Connection is simple, for coding agents you add one MCP url. For chatgpt/gemini there's a browser extension. Everything flows into the same graph.
We benchmarked this on the LoCoMo dataset - 88.24% accuracy across all reasoning tasks, outperforming mem0, memobase, and zep.
Other things i run on it
- Creating Issues in Github directly from slack

- Make claude code remember about our past discussions so i don't have to repeat myself

3. Create my calendar invites

And much more..
What's under the hood
CORE system is primarily made of three layers:
Agent: The Orchestrator
When you send a message from any channel, the agent figures out what to do. It searches memory for relevant context, picks the right integration tools, follows skill instructions, and decides whether to handle the task itself or spin up a specialized agent like Claude Code. It's channel-agnostic - whatsapp, slack, email, web dashboard all hit the same brain with the same memory
Memory: Temporal Knowledge Graph
This is the core differentiator, no pun intended. It's not a vector db or a flat file. A temporal knowledge graph where every fact is categorized (preference, decision, directive, goal, relationship) and connected to other facts over time. When you search, it doesn't just match keywords, it understands what you're looking for, traverses relationships between concepts, and pulls context you didn't explicitly ask for but need. This is why the system gets more useful the longer you use it.
Integrations
30+ apps connected via MCP tools (GitHub, Linear, Slack, Gmail, Calendar, Todoist, etc). But the real power is webhooks: the agent doesn't wait for you. A new email arrives, a sentry alert fires, a PR gets merged, it wakes up (if you want it to) and evaluates what happened against what it knows about you and decides whether to act, notify, or stay quiet.
Everything is configurable from the dashboard. Don't want it sending emails? Disable that tool. Don't want it reading personal gmail?
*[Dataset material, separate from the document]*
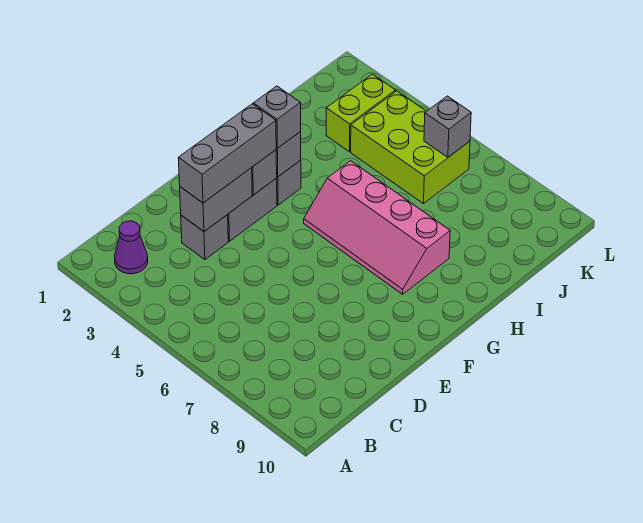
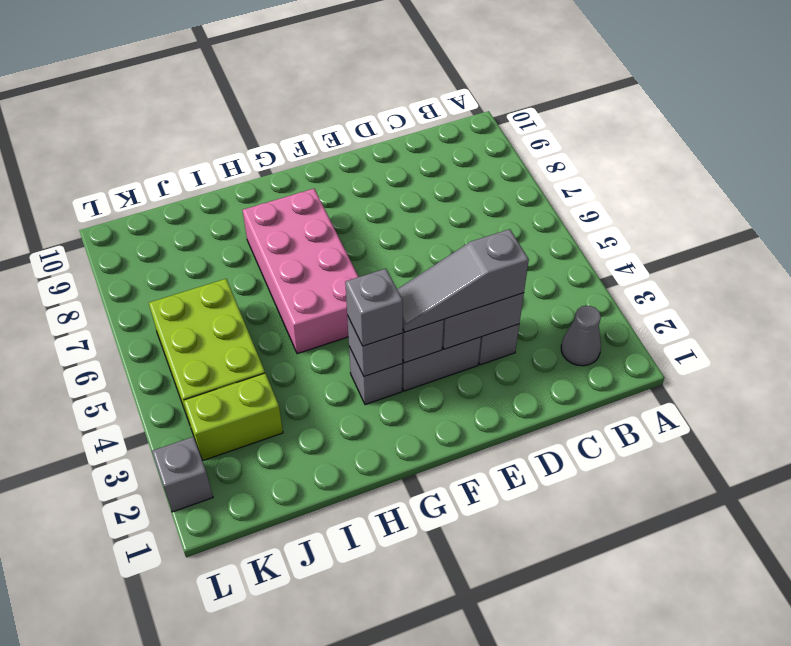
purple cone B2 level 1 -> grey cone B2 level 1
grey brick D3:F3 level 3 -> grey slope D3:F3 level 3 top D
pink slope G5:H8 level 1 top H -> pink brick G5:H8 level 1
grey brick K6 level 2 -> grey brick L2 level 1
Turn off the connector.

It's fully open-source
We offer two ways to use it:
Hosted: sign up at app.getcore.me, connect your first agent in under 5 minutes. No infra to manage.
Self-hosted: clone the repo, docker-compose up, done in ~15 minutes. Needs 4gb ram. You can also deploy it on Railway.
The open-source path exists for a reason. If i'm asking you to give an AI system access to your emails, calendar, and code you should be able to see exactly what it does with that data. No black boxes. No trust-me. Read the code.